### REQUEST
Pick out every line in the items that contains the string "RetrogisusDEV", and copy each one. Matches are case-sensitive.

[Collection entries]
══════════

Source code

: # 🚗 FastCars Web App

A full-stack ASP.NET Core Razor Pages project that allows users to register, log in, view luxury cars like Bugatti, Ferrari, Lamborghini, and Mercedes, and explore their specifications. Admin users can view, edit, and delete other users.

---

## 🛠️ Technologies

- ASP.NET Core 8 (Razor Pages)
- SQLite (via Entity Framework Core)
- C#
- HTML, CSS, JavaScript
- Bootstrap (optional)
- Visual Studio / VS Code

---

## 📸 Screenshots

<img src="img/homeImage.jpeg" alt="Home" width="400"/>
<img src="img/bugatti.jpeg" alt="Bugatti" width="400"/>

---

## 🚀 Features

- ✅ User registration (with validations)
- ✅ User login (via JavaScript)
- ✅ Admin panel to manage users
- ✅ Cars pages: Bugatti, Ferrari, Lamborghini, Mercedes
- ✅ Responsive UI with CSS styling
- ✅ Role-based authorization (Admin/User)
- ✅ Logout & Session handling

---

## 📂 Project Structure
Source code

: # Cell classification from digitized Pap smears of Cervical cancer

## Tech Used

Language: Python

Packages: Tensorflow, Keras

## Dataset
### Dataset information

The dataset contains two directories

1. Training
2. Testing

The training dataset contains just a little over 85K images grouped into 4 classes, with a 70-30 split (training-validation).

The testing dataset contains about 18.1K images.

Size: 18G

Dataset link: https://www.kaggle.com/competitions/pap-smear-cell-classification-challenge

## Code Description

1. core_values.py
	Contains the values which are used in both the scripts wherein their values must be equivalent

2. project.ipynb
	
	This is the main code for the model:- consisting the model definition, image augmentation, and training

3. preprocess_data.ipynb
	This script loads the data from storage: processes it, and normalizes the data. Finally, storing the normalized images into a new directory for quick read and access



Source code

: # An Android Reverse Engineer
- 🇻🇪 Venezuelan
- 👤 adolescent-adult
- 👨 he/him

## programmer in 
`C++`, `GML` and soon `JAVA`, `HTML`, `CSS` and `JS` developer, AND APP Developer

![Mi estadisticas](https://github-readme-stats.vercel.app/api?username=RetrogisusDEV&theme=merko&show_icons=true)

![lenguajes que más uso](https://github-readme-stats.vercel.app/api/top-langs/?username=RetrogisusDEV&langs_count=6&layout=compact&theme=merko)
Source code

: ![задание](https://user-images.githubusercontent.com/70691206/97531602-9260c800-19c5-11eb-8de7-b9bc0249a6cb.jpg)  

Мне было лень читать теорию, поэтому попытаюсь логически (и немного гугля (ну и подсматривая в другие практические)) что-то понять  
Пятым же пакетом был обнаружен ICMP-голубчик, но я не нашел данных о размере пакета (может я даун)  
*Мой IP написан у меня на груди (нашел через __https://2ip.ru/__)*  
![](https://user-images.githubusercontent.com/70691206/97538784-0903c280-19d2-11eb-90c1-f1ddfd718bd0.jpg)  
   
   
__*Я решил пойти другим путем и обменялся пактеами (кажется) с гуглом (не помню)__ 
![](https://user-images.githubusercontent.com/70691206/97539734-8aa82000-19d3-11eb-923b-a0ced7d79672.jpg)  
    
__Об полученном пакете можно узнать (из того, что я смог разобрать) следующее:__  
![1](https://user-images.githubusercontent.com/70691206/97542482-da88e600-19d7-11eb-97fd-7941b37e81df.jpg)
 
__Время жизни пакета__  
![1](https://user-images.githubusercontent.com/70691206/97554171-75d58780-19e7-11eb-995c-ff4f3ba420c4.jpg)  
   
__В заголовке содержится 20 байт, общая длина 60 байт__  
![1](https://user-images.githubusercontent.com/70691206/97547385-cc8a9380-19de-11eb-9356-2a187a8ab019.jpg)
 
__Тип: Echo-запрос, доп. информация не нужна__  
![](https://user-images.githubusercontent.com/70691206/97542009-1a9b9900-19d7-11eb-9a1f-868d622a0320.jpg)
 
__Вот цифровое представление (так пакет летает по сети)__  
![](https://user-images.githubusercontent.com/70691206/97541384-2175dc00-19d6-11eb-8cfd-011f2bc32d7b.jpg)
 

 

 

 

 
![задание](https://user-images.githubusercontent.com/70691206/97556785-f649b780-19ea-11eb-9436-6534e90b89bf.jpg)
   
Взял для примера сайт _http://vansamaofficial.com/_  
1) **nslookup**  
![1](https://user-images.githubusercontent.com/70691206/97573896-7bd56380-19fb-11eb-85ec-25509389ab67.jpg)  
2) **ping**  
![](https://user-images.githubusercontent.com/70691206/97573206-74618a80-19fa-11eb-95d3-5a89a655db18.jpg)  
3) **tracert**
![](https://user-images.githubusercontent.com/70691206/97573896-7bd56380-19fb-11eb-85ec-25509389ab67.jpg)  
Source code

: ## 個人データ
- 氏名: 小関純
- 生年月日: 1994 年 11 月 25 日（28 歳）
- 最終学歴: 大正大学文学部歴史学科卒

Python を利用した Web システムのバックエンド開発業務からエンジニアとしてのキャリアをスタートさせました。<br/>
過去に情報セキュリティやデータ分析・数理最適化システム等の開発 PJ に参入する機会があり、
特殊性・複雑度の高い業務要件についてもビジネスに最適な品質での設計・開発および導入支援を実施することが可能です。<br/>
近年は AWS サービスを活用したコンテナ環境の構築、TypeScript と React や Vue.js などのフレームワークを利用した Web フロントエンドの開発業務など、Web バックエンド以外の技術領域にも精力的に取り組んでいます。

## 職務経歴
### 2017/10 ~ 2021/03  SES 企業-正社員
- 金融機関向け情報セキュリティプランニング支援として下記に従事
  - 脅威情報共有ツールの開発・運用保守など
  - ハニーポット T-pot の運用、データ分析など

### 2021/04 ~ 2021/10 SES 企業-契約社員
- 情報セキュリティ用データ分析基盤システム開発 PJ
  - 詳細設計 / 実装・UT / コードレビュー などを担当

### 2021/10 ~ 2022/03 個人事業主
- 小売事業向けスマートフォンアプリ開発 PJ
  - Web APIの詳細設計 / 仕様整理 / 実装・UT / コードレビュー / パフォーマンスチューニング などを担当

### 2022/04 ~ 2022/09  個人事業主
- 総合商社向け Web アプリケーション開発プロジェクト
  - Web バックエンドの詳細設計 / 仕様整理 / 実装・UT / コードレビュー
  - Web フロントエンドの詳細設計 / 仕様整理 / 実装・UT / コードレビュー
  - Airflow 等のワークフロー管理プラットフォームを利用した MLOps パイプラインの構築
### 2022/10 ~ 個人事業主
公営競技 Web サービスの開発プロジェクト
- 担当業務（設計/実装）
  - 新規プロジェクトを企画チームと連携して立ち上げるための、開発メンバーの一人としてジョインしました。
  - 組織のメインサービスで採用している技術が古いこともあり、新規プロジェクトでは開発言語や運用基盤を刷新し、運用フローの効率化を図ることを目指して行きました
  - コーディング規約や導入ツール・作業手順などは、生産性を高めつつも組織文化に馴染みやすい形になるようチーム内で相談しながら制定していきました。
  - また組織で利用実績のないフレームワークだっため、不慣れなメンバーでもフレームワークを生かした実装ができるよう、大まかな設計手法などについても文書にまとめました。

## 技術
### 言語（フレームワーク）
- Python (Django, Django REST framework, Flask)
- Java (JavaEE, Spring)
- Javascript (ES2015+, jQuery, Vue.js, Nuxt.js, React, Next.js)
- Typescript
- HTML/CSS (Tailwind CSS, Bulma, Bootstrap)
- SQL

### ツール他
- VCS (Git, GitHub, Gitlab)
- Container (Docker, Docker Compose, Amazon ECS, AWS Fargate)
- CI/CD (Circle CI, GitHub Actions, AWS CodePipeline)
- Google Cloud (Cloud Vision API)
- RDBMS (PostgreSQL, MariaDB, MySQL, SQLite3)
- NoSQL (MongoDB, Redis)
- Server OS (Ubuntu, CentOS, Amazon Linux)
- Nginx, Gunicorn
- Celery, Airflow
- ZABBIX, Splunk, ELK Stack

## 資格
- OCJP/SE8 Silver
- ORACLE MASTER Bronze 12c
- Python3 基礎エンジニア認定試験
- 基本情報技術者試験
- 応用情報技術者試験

══════════

### WRITTEN RESPONSE
![Mi estadisticas](https://github-readme-stats.vercel.app/api?username=RetrogisusDEV&theme=merko&show_icons=true)
![lenguajes que más uso](https://github-readme-stats.vercel.app/api/top-langs/?username=RetrogisusDEV&langs_count=6&layout=compact&theme=merko)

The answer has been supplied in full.